Entries taken from a collection:
○ ○ ○

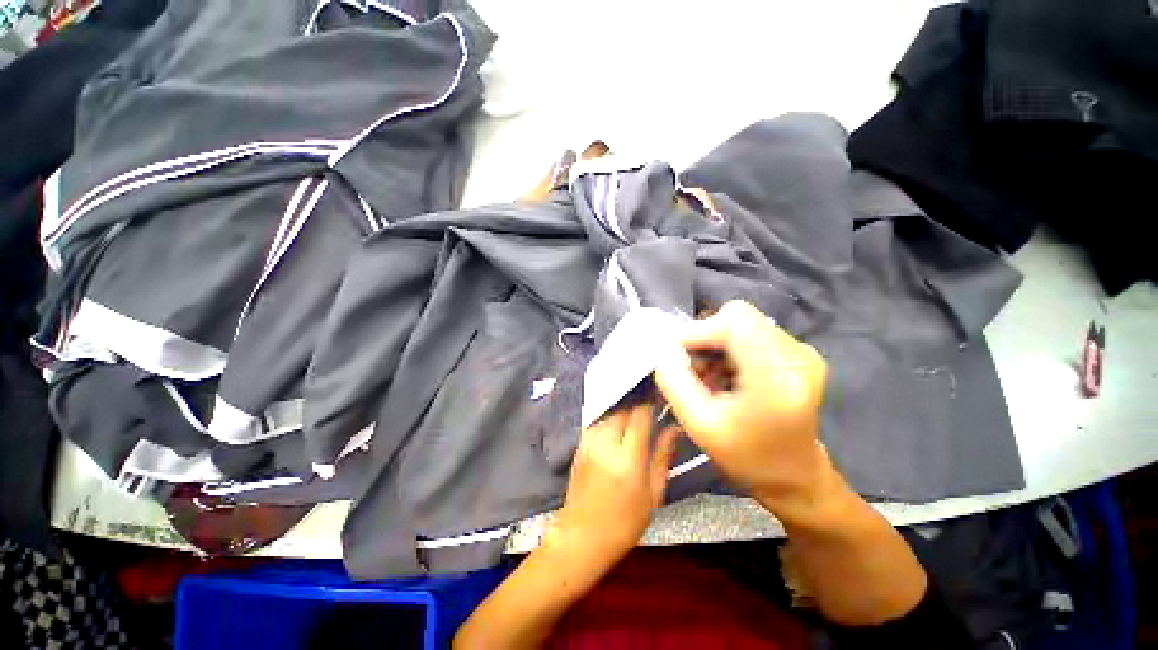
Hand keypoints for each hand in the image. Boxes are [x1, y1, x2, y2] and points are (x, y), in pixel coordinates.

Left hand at [550, 405, 678, 567]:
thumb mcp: (653, 494)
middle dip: (638, 402)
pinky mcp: (580, 443)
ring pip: (610, 410)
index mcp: (627, 458)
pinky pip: (599, 419)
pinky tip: (621, 422)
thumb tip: (674, 428)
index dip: (652, 400)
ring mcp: (589, 441)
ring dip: (624, 407)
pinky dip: (611, 416)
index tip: (662, 395)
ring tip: (639, 410)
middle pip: (623, 407)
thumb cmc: (624, 523)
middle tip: (653, 402)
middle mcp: (605, 443)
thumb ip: (662, 456)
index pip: (640, 414)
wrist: (581, 537)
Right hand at [654, 300, 829, 512]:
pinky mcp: (796, 353)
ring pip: (740, 324)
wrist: (793, 476)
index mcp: (777, 377)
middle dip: (705, 339)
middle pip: (736, 317)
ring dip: (715, 346)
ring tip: (709, 379)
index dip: (698, 330)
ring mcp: (800, 351)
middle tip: (693, 372)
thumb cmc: (745, 457)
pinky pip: (750, 334)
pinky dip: (728, 350)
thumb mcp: (699, 425)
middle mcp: (797, 355)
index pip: (733, 320)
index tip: (677, 356)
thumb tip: (662, 347)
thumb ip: (674, 381)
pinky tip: (724, 377)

○ ○ ○

- [TASK] Filter the data above by the word "middle" and copy every line that matches.

- [WORKED SOLUTION]
middle dip: (638, 402)
middle pip: (623, 407)
middle tip: (653, 402)
middle mcp: (605, 443)
middle dip: (705, 339)
middle pip: (736, 317)
middle tip: (693, 372)
middle mcp: (797, 355)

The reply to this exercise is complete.